This was fixed already for the never released 2.2, as you can now select the loop mode per track: closing..
In the Facebook post, referenced by Dillybob1992 we talk of two workarounds:
What seems to be happening is this.
Our expectation is that when you keyframe frame 0 and then frame 3, Godot should understand this as the length of the animation being evenly divided between the four frames.
In reality, Godot keyframes a switch to a frame. Which means that when we keyframe the last frame by the end of the length of the animation, it does exactly that - switches to last frame at the last milisecond. In looped mode it probably means that the switch just never shows up.
Before fixing this situation, I would seriously think about what Godot does and how is the current behavior used in other animation cases.

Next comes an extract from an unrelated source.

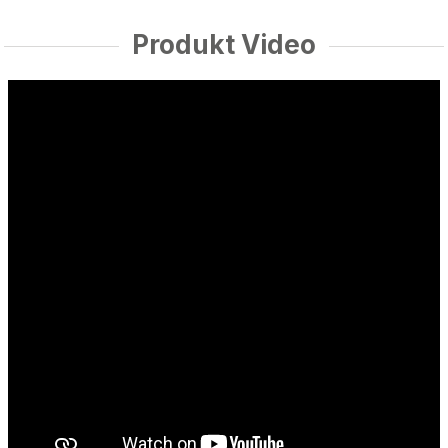
Produkt Video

Maybe, our expectations are actually not reasonable. Or maybe this is indeed a special case that needs to be handled automatically.
Note that problem is with integers. If you are animating a floating point value, doesn't really matter if it got to 1.0 or to 0.999. But with integers it matters if it got to 10 or to 9. The "evenly divided" works great for integers, but I'm not sure if it'll look good for floating point values.
I think workaround 2 in @Iverona's comment is the right thing to do. It seems some users find confusing how integral values are animated along continuous time, but once you get it it makes full sense. Maybe a quick tip about this could be added to the docs.
And am I correct in understanding that if I need several separate animations, then I actually need a single sprite sheet that I have to animate, which has columns and rows? I.e., it is not possible to add several textures to one sprite?
As far as I know you can switch between spritesheets by setting keys for the texture property.
If after auto-atlasing on export they end up in the same image resource, the penalty at runtime should be negligible.
If you loop an animation and use the continuous interpolation mode, after the last keyframe in a track, things get wonky. If you have a keyframe at the very end of the animation's length, the value will loop back to 0 immediately. If you have a keyframe earlier, it'll count down from that keyframe back to the first keyframe in the track.
I've never seen a loop behave like this before. I tested this in v0.99.3653-pre-beta from January 3rd, and get the same behavior, so this isn't a regression, by the look of it.
Here's a video showing how to reproduce this, in case it's not clear what I'm saying: http://youtu.be/Ti0OBfWR4a8
I can't see why anyone in their right mind would WANT this behavior to happen automatically, since they could simply keyframe back down at the end of the animation. But those of us who don't want this behavior don't have any option unless we want to insert keyframes for EVERY value... Which is simply making things far more tedious than need be. Even extending the animation a bit, inserting a duplicate keyframe there, then setting the length back to the desired value doesn't prevent this from happening (keyframe past length is just ignored, as would logically be expected).